L’avenir de la direction d’orchestre se conjugue au féminin
Des quatre chefs récompensés, c’est la cheffe lithuanienne Izabelė Jankauskaitė qui a recueilli le plus d’invitations de la part des orchestres, ayant été choisie par le Berner Symphonieorchester, le Sinfonie Orchester Biel Solothurn et le Musikkollegium Winterthur, pour venir les diriger la saison prochaine. Cette triple reconnaissance est le signe que les temps changent, et que l’omniprésence masculine sur le monde de la direction d’orchestre est en train de faiblir.
Cependant, cet intérêt des orchestres, et celui plus général des grandes institutions musicales et des agences d’artistes, a aussi des revers et des dangers cachés pour les jeunes musiciennes. Comme nous l’ont expliqué Christoph Müller et Johannes Schlaefli, l’attention portée aux jeunes cheffes est devenu un argument de marketing, et peut mener à pousser trop vite des musiciennes qui ont besoin de temps pour se construire. Conscient de ce danger, Christophe Müller insiste sur le fait qu’avec l’équipe de l’académie de direction, ils souhaitent protéger et accompagner ces jeunes femmes : « Nous devons faire attention à les protéger et elles doivent acquérir de l’expérience. »

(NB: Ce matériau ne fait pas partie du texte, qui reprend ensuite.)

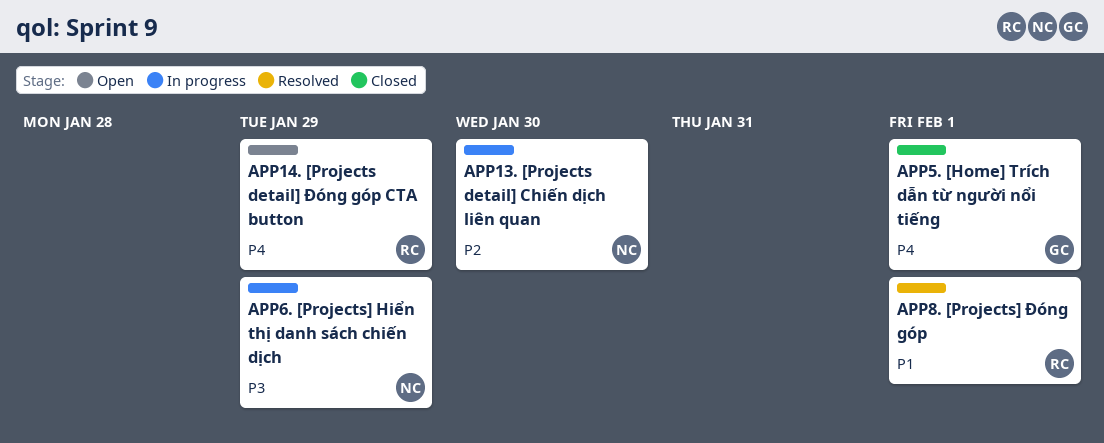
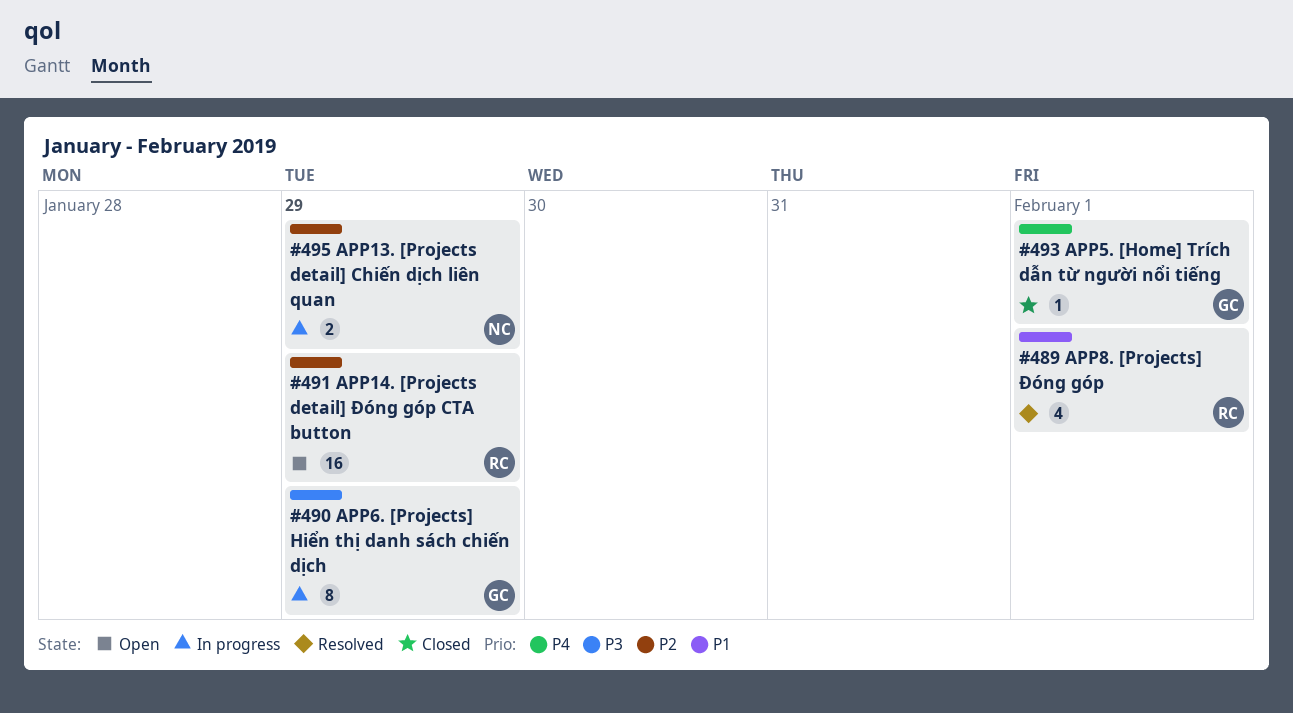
APP13. [Projects detail] Chiến dịch liên quan, due: Jan 30 -> Jan 29
APP14. [Projects detail] Đóng góp CTA button, priority: P4 -> P2
APP6. [Projects] Hiển thị danh sách chiến dịch, owner: NC -> GC

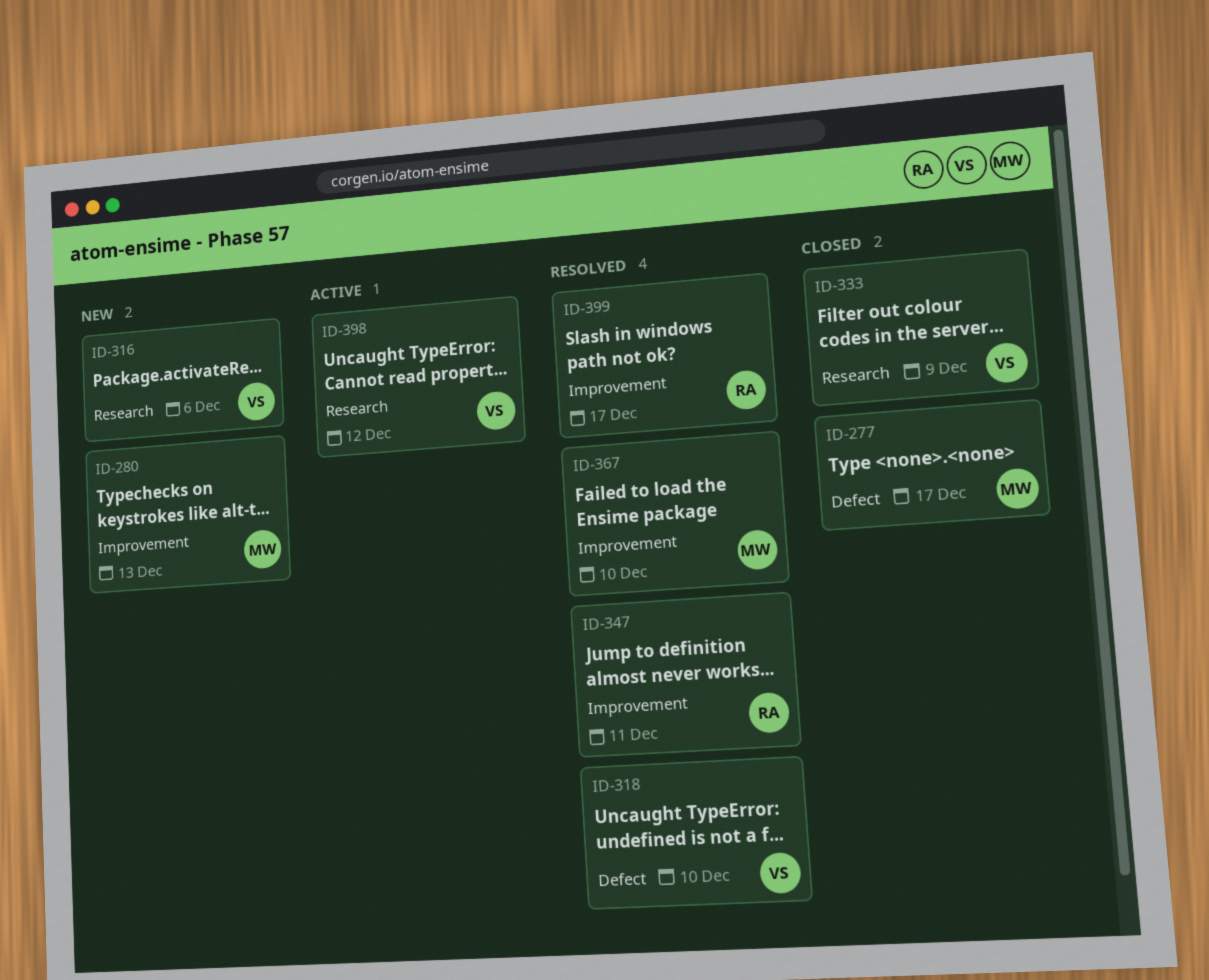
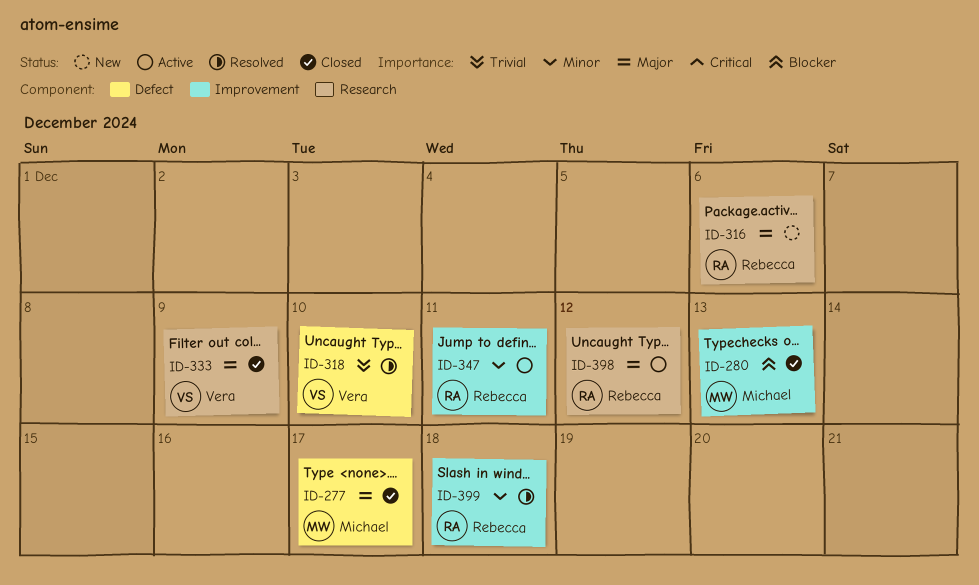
ID-280, status: New -> Closed
ID-316, owner: Vera -> Rebecca
ID-347, status: Resolved -> Active
ID-367: present -> none
ID-398, owner: Vera -> Rebecca
ID-399, due: Dec 17 -> Dec 18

Izabelė Jankauskaitė est aussi consciente qu’une carrière de cheffe se construit sur le long terme, comme elle nous l’a confié : « Je crois aux étapes lentes, aux petits pas, et je pense que c’est la meilleure chose à faire pour évoluer en tant que musicien, mais aussi en tant qu’être humain. » Forte de ce prix Neeme Järvi, la jeune cheffe lithuanienne est désormais pleinement lancée. Et comme le hasard fait bien les choses, à la rentrée elle va devenir l’assistante de Paavo Järvi (fils de Neeme Järvi, NDLR) au Tonhalle de Zurich.